**WHAT TO WORK ON**
Every line from the beginning of the data through the line containing "Table 1: The" should be reproduced exactly, and no further lines should be output.

**RECORDS PROVIDED**
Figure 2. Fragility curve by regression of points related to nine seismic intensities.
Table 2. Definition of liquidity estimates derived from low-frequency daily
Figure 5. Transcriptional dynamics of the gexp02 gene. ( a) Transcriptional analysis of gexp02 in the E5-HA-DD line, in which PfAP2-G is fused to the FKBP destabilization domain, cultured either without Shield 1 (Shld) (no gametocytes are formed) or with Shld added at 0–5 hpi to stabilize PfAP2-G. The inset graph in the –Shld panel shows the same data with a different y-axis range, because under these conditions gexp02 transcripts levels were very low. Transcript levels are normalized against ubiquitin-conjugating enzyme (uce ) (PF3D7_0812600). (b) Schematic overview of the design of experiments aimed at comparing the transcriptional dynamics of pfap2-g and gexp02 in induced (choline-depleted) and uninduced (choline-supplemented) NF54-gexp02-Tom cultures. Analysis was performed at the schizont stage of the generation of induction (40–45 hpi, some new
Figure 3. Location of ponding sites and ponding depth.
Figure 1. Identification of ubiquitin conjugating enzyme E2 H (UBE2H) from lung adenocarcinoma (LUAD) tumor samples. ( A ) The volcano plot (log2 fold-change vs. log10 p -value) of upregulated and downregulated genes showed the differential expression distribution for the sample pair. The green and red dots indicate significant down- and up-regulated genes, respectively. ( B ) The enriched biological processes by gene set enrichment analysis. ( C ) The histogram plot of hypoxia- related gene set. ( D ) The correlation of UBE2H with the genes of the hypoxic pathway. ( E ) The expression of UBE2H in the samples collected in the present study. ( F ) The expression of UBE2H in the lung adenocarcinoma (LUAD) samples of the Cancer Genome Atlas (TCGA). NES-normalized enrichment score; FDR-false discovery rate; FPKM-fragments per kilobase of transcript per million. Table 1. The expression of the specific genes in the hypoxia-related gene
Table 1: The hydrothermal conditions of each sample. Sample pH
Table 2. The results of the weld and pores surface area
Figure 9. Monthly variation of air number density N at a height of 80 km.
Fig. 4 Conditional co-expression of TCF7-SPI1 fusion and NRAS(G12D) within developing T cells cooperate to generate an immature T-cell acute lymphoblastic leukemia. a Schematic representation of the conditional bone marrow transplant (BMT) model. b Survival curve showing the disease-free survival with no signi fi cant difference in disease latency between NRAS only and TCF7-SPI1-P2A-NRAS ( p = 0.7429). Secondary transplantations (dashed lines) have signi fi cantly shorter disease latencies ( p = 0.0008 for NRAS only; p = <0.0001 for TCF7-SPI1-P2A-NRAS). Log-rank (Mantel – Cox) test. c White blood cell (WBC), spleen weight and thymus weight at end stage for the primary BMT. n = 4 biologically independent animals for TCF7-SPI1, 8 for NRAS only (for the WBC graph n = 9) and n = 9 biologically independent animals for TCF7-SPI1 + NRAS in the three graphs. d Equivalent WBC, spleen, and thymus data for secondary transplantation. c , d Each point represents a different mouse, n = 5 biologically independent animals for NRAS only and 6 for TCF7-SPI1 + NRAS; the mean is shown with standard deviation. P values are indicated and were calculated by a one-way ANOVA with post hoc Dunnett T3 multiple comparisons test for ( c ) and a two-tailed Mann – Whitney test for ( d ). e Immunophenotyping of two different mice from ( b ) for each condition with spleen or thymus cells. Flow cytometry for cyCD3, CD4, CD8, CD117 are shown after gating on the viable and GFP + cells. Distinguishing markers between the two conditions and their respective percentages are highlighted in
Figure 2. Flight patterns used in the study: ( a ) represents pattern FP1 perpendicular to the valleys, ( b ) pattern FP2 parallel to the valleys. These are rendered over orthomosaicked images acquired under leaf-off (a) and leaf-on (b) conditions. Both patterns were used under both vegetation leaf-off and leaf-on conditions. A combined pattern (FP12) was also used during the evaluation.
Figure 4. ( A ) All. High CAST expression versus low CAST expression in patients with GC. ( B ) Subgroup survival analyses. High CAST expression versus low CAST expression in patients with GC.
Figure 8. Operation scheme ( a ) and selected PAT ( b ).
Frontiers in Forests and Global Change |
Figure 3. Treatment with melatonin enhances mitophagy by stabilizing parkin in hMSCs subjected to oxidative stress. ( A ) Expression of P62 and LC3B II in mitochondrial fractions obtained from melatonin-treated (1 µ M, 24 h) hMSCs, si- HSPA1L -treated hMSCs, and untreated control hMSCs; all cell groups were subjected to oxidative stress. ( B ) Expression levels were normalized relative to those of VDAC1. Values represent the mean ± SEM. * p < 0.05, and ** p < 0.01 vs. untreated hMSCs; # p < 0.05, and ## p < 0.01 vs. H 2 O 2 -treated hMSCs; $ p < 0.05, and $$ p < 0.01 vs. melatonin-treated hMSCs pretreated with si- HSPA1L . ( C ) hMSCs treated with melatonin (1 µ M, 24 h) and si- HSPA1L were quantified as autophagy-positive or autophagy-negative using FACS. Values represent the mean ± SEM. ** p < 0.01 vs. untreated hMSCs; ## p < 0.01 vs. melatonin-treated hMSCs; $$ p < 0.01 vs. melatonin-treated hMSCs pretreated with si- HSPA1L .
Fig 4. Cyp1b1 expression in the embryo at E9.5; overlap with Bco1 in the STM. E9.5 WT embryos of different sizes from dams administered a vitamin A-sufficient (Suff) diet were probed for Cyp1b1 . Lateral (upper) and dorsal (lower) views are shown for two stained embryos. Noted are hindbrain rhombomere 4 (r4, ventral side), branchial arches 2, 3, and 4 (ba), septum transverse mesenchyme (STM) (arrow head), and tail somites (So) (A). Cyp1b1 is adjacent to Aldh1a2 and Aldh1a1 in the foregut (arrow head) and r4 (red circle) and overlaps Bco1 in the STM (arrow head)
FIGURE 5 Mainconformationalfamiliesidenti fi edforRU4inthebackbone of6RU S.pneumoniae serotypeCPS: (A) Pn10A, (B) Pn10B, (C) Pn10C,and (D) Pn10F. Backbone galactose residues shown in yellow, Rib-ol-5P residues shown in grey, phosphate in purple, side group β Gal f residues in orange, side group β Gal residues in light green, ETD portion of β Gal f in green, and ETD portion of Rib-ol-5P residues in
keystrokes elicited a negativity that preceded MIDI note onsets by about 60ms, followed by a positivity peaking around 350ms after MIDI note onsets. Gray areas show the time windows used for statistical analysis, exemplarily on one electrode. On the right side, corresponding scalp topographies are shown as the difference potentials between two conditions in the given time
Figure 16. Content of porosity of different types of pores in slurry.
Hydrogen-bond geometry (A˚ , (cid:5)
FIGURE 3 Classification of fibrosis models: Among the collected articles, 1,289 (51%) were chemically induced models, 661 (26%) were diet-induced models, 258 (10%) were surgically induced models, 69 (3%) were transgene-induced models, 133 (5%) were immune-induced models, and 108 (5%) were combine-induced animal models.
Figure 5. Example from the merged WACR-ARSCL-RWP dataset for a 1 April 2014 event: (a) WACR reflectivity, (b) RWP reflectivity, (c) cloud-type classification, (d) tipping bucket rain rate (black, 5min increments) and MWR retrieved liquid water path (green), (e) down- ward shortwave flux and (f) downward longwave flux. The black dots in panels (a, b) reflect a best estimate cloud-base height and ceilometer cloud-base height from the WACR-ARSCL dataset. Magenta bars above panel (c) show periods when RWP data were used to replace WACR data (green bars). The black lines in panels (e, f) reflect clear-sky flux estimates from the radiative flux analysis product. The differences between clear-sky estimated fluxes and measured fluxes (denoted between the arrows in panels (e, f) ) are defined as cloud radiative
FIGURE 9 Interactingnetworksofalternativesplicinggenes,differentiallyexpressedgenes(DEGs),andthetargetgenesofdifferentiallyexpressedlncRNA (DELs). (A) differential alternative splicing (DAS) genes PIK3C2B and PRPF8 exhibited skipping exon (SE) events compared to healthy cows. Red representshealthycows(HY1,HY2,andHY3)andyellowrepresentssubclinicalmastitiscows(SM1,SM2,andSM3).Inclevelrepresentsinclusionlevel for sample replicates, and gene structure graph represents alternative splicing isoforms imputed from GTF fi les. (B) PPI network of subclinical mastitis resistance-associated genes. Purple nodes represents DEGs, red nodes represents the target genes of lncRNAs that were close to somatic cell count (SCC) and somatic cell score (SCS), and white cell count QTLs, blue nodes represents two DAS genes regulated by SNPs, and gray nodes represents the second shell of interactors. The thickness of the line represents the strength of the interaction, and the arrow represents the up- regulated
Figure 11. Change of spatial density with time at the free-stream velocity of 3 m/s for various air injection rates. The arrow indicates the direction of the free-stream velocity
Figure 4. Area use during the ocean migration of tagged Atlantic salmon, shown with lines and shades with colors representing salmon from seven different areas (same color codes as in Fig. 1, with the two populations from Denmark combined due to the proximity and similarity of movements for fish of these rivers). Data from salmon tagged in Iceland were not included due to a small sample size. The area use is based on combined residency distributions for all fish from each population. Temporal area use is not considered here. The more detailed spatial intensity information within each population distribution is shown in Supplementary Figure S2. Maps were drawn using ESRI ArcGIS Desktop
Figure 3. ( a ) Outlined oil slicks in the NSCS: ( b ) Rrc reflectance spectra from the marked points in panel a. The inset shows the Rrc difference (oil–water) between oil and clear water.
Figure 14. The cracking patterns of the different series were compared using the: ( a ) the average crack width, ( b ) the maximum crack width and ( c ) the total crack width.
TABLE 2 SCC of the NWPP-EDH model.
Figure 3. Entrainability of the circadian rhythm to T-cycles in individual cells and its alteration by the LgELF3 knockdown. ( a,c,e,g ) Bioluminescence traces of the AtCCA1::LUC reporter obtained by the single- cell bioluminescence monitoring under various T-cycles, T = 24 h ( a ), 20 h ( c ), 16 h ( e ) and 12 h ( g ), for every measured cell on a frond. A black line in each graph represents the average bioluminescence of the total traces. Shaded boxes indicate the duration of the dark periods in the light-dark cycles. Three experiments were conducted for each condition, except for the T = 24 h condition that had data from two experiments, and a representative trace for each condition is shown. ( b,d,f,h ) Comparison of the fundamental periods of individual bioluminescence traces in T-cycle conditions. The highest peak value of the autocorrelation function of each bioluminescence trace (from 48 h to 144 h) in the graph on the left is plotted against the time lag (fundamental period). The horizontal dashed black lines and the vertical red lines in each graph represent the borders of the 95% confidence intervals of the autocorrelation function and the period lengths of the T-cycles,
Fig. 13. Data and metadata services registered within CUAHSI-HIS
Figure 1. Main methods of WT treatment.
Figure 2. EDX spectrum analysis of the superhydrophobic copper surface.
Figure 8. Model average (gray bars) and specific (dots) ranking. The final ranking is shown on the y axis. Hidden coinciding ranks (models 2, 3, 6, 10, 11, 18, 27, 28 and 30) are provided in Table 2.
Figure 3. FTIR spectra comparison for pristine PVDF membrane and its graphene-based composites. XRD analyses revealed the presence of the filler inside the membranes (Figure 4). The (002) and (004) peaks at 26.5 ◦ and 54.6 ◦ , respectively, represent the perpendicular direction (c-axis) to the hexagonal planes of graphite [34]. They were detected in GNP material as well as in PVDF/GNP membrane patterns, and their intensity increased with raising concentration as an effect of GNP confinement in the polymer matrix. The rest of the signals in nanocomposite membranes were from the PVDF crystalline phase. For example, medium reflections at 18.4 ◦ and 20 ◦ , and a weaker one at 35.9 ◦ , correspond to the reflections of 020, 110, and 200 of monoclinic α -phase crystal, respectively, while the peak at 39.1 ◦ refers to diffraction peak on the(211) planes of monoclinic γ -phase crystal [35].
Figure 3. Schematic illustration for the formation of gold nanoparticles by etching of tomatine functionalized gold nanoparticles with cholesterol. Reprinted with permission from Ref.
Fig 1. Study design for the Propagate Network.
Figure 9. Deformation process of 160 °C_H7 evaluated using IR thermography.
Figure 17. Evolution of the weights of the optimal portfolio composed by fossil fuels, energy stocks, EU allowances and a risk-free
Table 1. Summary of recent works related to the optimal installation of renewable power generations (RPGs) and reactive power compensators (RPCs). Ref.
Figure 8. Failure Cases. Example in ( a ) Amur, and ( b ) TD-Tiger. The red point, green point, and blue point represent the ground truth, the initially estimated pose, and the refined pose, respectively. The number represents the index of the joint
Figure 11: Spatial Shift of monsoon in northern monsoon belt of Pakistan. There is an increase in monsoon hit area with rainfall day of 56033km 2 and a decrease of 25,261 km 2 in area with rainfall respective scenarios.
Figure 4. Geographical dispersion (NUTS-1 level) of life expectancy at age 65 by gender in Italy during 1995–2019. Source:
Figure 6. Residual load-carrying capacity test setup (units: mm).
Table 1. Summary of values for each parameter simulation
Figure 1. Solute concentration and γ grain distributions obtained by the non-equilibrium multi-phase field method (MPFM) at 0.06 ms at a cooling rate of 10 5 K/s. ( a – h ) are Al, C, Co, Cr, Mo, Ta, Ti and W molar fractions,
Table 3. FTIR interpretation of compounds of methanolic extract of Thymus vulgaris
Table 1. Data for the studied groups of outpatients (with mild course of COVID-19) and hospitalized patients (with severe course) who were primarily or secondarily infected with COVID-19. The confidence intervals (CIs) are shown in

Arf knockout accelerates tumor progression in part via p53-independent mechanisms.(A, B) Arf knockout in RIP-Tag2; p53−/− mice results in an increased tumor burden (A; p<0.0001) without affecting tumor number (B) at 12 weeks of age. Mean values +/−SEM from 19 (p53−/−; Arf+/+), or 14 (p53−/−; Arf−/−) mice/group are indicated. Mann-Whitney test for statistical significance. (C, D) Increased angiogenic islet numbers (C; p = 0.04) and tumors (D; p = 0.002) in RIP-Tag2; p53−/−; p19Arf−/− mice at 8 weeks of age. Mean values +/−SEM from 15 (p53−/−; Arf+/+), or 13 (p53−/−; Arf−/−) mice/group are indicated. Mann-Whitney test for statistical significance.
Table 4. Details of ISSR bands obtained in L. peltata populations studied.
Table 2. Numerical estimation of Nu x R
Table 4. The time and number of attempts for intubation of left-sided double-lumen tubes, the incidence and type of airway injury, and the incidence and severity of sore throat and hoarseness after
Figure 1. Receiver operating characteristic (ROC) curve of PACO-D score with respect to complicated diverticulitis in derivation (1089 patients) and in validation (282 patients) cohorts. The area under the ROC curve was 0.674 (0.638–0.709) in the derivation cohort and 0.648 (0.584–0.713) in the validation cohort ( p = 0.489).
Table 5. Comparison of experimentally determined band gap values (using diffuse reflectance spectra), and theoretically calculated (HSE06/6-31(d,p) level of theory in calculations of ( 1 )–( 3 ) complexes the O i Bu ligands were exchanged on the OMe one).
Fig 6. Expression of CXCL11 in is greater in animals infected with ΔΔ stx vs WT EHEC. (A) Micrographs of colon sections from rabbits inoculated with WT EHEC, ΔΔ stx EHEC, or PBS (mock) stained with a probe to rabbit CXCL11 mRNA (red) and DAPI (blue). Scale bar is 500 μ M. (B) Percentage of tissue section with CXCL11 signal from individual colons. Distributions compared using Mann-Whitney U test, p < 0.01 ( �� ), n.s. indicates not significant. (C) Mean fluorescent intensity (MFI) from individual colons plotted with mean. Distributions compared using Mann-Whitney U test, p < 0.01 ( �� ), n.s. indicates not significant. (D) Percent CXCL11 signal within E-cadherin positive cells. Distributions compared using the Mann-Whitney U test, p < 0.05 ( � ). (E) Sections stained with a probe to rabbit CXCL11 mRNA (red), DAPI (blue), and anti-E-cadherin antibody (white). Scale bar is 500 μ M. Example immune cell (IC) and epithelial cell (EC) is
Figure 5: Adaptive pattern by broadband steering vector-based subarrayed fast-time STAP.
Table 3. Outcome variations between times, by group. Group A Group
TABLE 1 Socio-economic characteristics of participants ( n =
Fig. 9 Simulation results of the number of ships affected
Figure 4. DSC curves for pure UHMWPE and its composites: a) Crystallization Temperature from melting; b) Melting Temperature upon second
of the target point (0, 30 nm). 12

**SOLUTION FOR THIS EXERCISE**
Figure 2. Fragility curve by regression of points related to nine seismic intensities.
Table 2. Definition of liquidity estimates derived from low-frequency daily
Figure 5. Transcriptional dynamics of the gexp02 gene. ( a) Transcriptional analysis of gexp02 in the E5-HA-DD line, in which PfAP2-G is fused to the FKBP destabilization domain, cultured either without Shield 1 (Shld) (no gametocytes are formed) or with Shld added at 0–5 hpi to stabilize PfAP2-G. The inset graph in the –Shld panel shows the same data with a different y-axis range, because under these conditions gexp02 transcripts levels were very low. Transcript levels are normalized against ubiquitin-conjugating enzyme (uce ) (PF3D7_0812600). (b) Schematic overview of the design of experiments aimed at comparing the transcriptional dynamics of pfap2-g and gexp02 in induced (choline-depleted) and uninduced (choline-supplemented) NF54-gexp02-Tom cultures. Analysis was performed at the schizont stage of the generation of induction (40–45 hpi, some new
Figure 3. Location of ponding sites and ponding depth.
Figure 1. Identification of ubiquitin conjugating enzyme E2 H (UBE2H) from lung adenocarcinoma (LUAD) tumor samples. ( A ) The volcano plot (log2 fold-change vs. log10 p -value) of upregulated and downregulated genes showed the differential expression distribution for the sample pair. The green and red dots indicate significant down- and up-regulated genes, respectively. ( B ) The enriched biological processes by gene set enrichment analysis. ( C ) The histogram plot of hypoxia- related gene set. ( D ) The correlation of UBE2H with the genes of the hypoxic pathway. ( E ) The expression of UBE2H in the samples collected in the present study. ( F ) The expression of UBE2H in the lung adenocarcinoma (LUAD) samples of the Cancer Genome Atlas (TCGA). NES-normalized enrichment score; FDR-false discovery rate; FPKM-fragments per kilobase of transcript per million. Table 1. The expression of the specific genes in the hypoxia-related gene
Table 1: The hydrothermal conditions of each sample. Sample pH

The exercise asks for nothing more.